Summer is the most exhilarating season for me. It brings along the most awaited fruit of the year, Mangoes! Be it the local produce or the king of Mangoes, the Alphonso, these creamy fruits could be just devoured in large amounts by most of the people who go crazy about this fruit.
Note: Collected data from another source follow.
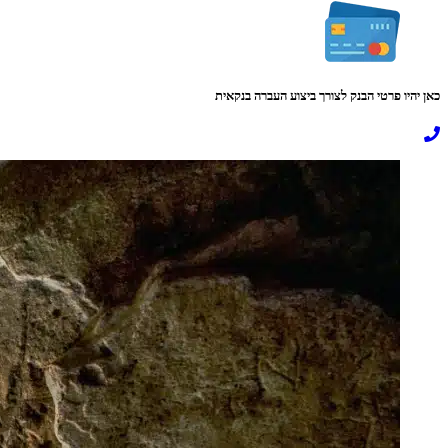
כאן יהיו פרטי הבנק לצורך ביצוע העברה בנקאית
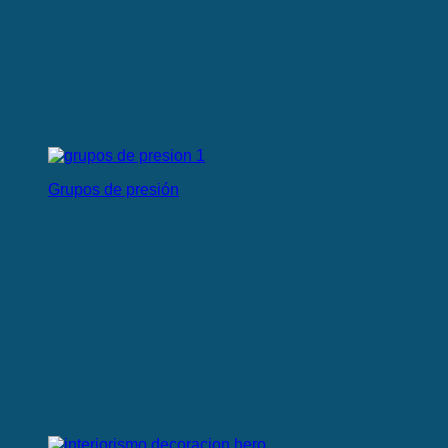
Grupos de presión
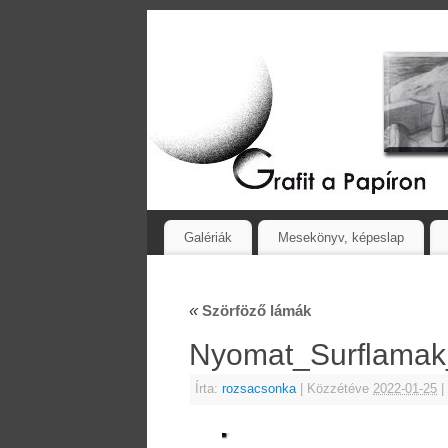
Galériák
Mesekönyv, képeslap
«
Szörföző lámák
Nyomat_Surflama
Írta:
rozsacsonka
|
Közzétéve
2022-01-25
|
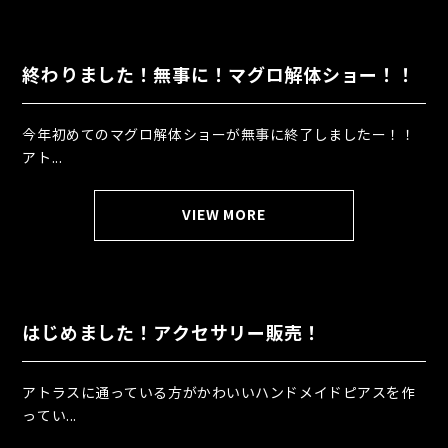
終わりました！無事に！マグロ解体ショー！！
今年初めてのマグロ解体ショーが無事に終了しましたー！！
アト...
VIEW MORE
はじめました！アクセサリー販売！
アトラスに通っている方がかわいいハンドメイドピアスを作
ってい...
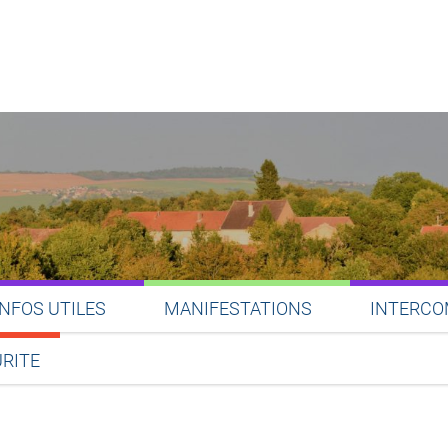
INFOS UTILES
MANIFESTATIONS
INTERCO
RITE
Partager sur Facebook
Partager sur Twitter
Partager sur LinkedIn
Partager par email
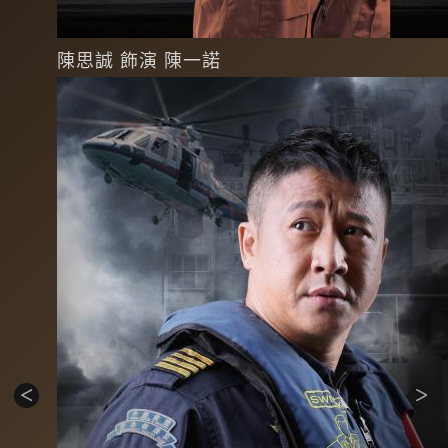
陳思誠 飾演 陳一諾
I was more excited this season because I had a hunch that we might be able to savor the exotic Mangoes that grow in Shimoga. My dream came true when an article appeared on the newspaper that linked to www.malnadmangoes.com. The Mango orchard is quite close to the place where we stay (Outskirts of Shimoga) and is called by the name Aphrodite’s Orchard owned and maintained by Mr. Raheel. The day we visited his orchard we were hosted well by Mr. Hameed, his brother. Unfortunately I didn’t take my wonderful companion (my camera) along. How I wish I could take some pictures of the vast and pretty Mango orchard! One must appreciate the owner’s effort to satisfy the needs of Mango lovers.
The day I had been to the orchard for the Mango picking, the Alphonso Mangoes were just harvested. I was happy to notice that the ripening process of Mangoes was a natural one. The Mangoes were harvested, covered with hay and left to ripen. My eyes were stuck on those beauties and for a moment I wanted take all of them home. Eventually we only bought a few kilos. :P
I decided to bake a cake with these Mangoes. I wasn’t certain as to how it could taste with wheat flour. Cardamom and whole wheat make a good pair in terms of flavor. I used this trick and measurements were adjusted.
The cake was done in no time and was tested by him. He went for a another slice thereafter and I was sure that I had made no mistake using whole wheat flour, Mango and cardamom in a cake.
For every Summer season this cake could be baked just for celebrating the goodness of Mangoes!
This cake is an eggless version of a whole wheat and cardamom cake. I liked to eat it plain, but you could top it with chocolate syrup or ganache too.
- Dry Ingredients
- Wheat Flour - 1.5 cups
- Jaggery - 1/2 cup, Powdered/Grated (use 2/3 cup for more sweetness)
- Baking Soda - 1/2 tsp
- Baking Powder - 1/2 tsp (Use Double-Acting baking powder)
- Elaichi Powder (Cardamom Powder) - 2 tsp
- Table Salt - 1/8 tsp
- Wet Ingredients
- Mango Pulp (Puree) - 1 cup (Use ripe Mangoes.)
- Milk - 1/2 cup
- Vegetable Oil - 8 tbsp
- Vanilla Extract - 1 tsp
- Vegetable OIl - 1 tsp (For greasing the cake tin)
- Wheat Flour - 2 tsp (For dusting the cake tin)
Step 1: Grease the cake tin with oil. Dust with flour and tap the excess flour off the tin. Keep the cake tin aside
Step 2: Pre-Heat the oven to 180°C / 350°F for 10 minutes.
Step 3: Sift the Wheat flour, baking powder, baking soda at least three times. Assemble all the dry ingredients in a mixing bowl.
Step 4: In a separate bowl mix Mango puree, oil, vanilla extract, milk and jaggery using a whisk. Add this liquid mixture to the flour mixture. Mix gently with a spoon or spatula. Do not over mix just fold in. Avoid using a beater for this. You could add a few tablespoons of milk if you feel that the batter is too tight.
Step 5: Pour the batter into the prepared cake tin and tap the tin on the counter to ensure the batter levels out and all the trapped air bubbles escape.
Step 6: Bake in a pre heated oven for 180°C / 350°F for 20-25 minutes or bake until a toothpick inserted into the center of the cake comes out clean.
Step 7: Once removed from the oven, let the cake cool completely on a cooling rack. Slice and serve accordingly.